Following its acquisition of Argonaut Gold, Alamos inherited further ahead buy contracts totaling 329,417 oz. spanning from 2024 to 2027. The typical costs for these contracts ranged from $1,821 to $1,860 per ounce. By eliminating the contracts scheduled for 2024 and 2025, Alamos has closed out a good portion of its short-term hedge commitments.
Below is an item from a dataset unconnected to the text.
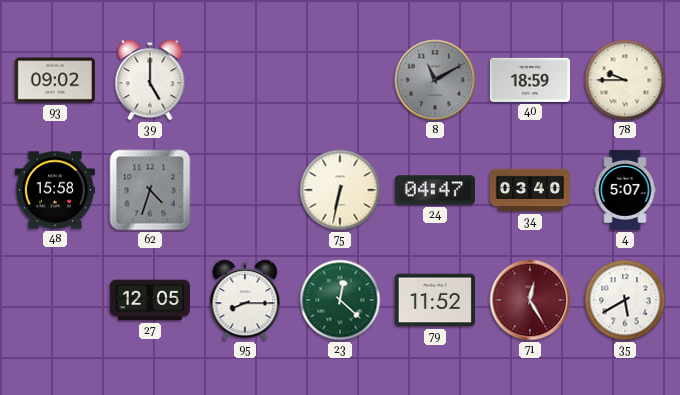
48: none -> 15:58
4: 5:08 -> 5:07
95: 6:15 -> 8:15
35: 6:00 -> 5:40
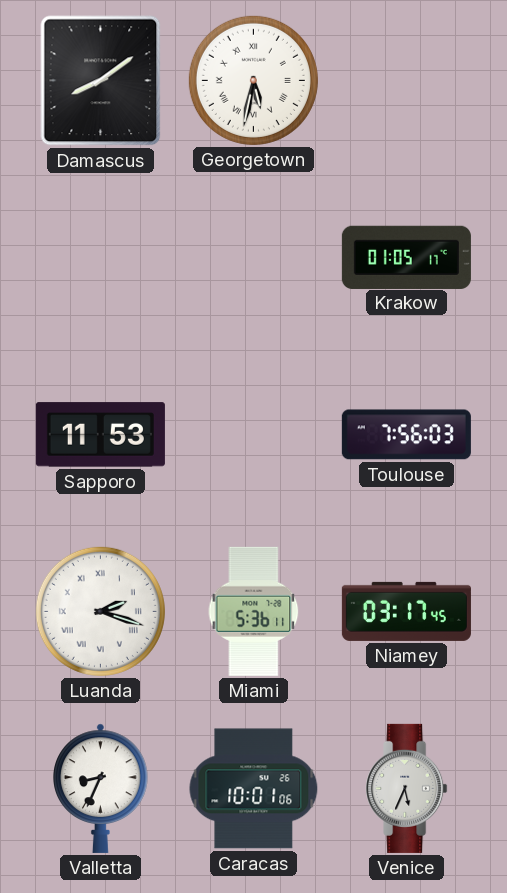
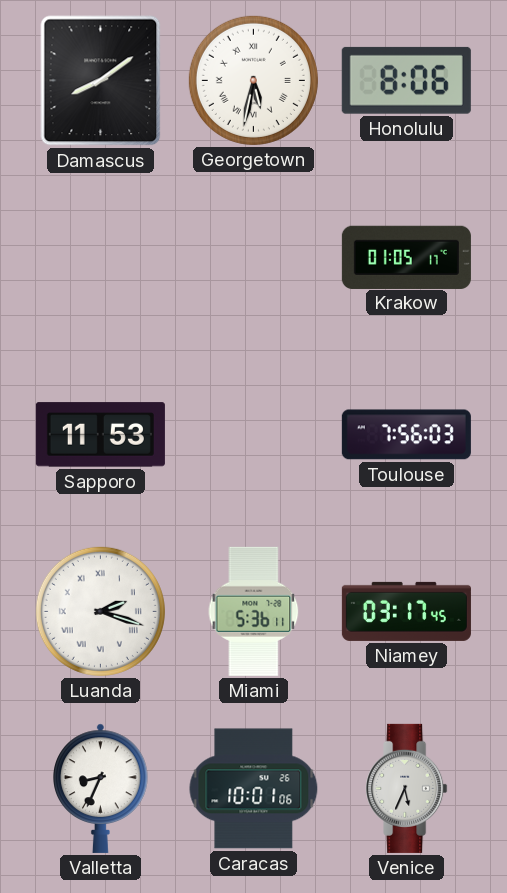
Honolulu: none -> 8:06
The gold prepayment settlement was facilitated by Canadian Imperial Financial institution of Commerce, Financial institution of Montreal, Nationwide Financial institution of Canada and ING Capital Markets LLC, leveraging the present robust gold worth atmosphere. The pricing was based mostly on common ahead curve costs of roughly $2,524 per ounce, reflecting advantageous market situations.
With the vast majority of the 2024 and 2025 hedges now eradicated, Alamos retains a smaller hedge ebook consisting of 150,000 oz. scheduled for supply in 2026 and 2027, anticipated to account for lower than 12% of whole manufacturing throughout that interval. The corporate stays open to alternatives to unwind these remaining contracts.
“We count on our rising manufacturing and declining prices to drive important free money movement development within the years forward. With the vast majority of the Argonaut hedge ebook now eradicated, we’re even higher positioned to capitalize on the beneficial outlook for gold,” stated Alamos’ president and CEO John McCluskey.